Surgeons would have to move the brain into its proper
position, close the two halves of Dominic's face, and create a floor for
Dominic's brain (and a roof for his mouth). Blood loss during the surgery was a
concern because Dominic only had about 650 ccs of blood in his entire body –
about as much as "two cans of Coke," Meara said.
But Meara and his team, including neurosurgeon Dr. Mark
Proctor, rehearsed the procedure's 37 steps on an acrylic model of Dominic's
head. They went into the operating room at 7:30 a.m. on Dec. 18, began the
surgery at 9:30 a.m. and finished up at 3:30 p.m. It took the Boston Children's
Hospital team only six hours, compared with the 18-to-20 hours it took doctors
when they first started doing these procedures in the 1970s, Meara said.
In that sense, Dominic was lucky, said Dr. William Magee,
the plastic surgeon who co-founded Operation Smile with his wife in 1982.
Operation Smile has provided more than 200,000 free surgeries for cleft
palates, lips and other facial deformities in more than 60 countries to date.
"What you see is a lot of this in developing
countries," Magee said of facial deformities, adding that the children who
survive childhood are often branded as outcasts. "They certainly don't go
to school. They certainly don't get employed. It's horrible, and it's a very
correctible problem in the right hands."
He added that about 80 percent of the world's population
doesn't have access to surgeons like Meara. A child is born with a cleft every
three minutes worldwide, according to Operation Smile, and the Centers for
Disease Control and Prevention estimates that one in 10,000 babies in the
United States are born with an encephalocele.

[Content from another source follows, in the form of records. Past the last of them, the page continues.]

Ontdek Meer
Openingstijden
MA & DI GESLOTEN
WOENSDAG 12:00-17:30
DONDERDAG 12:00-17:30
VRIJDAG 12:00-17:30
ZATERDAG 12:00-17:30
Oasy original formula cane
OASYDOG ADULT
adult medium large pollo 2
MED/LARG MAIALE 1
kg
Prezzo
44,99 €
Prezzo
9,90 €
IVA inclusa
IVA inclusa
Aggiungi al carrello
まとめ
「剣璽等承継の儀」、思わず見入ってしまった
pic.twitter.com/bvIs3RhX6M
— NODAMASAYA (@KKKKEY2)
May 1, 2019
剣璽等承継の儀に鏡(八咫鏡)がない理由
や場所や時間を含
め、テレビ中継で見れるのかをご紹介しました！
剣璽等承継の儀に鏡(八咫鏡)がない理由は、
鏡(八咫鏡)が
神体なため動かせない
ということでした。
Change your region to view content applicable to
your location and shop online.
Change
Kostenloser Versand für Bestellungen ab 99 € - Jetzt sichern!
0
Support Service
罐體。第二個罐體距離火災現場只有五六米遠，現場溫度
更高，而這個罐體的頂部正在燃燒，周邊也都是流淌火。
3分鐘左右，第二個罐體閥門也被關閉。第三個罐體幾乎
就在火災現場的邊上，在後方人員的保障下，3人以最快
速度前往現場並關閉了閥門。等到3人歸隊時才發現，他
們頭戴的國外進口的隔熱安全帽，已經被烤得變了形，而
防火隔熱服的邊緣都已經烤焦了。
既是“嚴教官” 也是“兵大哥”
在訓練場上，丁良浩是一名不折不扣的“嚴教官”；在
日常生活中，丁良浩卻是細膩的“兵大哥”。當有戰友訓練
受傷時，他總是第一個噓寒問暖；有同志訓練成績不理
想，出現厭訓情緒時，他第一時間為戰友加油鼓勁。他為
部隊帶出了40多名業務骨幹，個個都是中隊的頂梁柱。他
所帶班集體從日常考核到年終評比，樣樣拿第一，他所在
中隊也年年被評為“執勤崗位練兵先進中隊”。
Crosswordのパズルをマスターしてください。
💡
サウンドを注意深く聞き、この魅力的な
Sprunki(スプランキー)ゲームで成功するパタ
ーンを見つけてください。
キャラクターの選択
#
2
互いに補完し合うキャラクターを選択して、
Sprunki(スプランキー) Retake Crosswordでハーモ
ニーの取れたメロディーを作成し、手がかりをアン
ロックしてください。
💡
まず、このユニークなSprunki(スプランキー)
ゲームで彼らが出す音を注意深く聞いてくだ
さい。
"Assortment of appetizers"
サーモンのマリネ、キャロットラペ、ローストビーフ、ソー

Still, Dominic risked infection and other complications,
Meara said.
Despite a bout of possible fungal meningitis, which Meara
said he thinks was perhaps not a true case of the illness, Dominic is doing
well.
Dominic still has some issues with his pituitary gland --
which was moved to its proper place during surgery – causing problems with
sodium levels, hemoglobin and water balance, Meara said. In the three weeks
Dominic has been home in Milwaukee, Meara has checked on him with a
camera-equipped robot in the Gundrums' home. Dominic has not had to return to
the hospital.
"I have to say, handing my son off to them [the
surgeons] was the most difficult thing I think I've ever done in my entire
life," Gundrum said, adding that she knew her son would never look the
same again. "As much as his face was different, we fell in love with that
face. I don't know that anyone can really understand that."

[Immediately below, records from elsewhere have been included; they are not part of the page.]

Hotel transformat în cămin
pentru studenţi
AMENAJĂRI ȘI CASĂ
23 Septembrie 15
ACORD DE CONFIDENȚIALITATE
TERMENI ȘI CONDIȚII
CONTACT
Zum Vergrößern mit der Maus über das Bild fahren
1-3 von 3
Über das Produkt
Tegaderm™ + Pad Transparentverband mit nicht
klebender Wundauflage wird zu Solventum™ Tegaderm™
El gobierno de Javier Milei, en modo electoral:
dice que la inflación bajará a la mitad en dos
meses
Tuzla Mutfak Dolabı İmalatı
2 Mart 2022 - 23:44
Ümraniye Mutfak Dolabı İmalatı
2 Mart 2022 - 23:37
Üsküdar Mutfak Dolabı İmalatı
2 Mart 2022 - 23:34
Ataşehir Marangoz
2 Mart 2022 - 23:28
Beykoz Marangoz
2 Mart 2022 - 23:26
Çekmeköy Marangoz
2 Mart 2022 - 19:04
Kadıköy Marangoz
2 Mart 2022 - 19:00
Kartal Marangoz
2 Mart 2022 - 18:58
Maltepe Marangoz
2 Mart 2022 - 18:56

Gundrum remembers one of her 11-year-old sons pulling a
blanket over Dominic's face in a store shortly after Dominic was born so that
shoppers wouldn't say anything mean about his deformities. But Gundrum took the
blanket off and taught her son to show others he was proud of Dominic the way
he was. Her 13-year-old daughter would later comment that she thought normal
babies' noses were "weird" because she was so used to seeing
Dominic's split button nose.
"You mourn the loss of the look and face that you fell
in love with because that's the baby you knew," she said. "Now,
there's a new Dominic, and we're falling in love with him the way he is."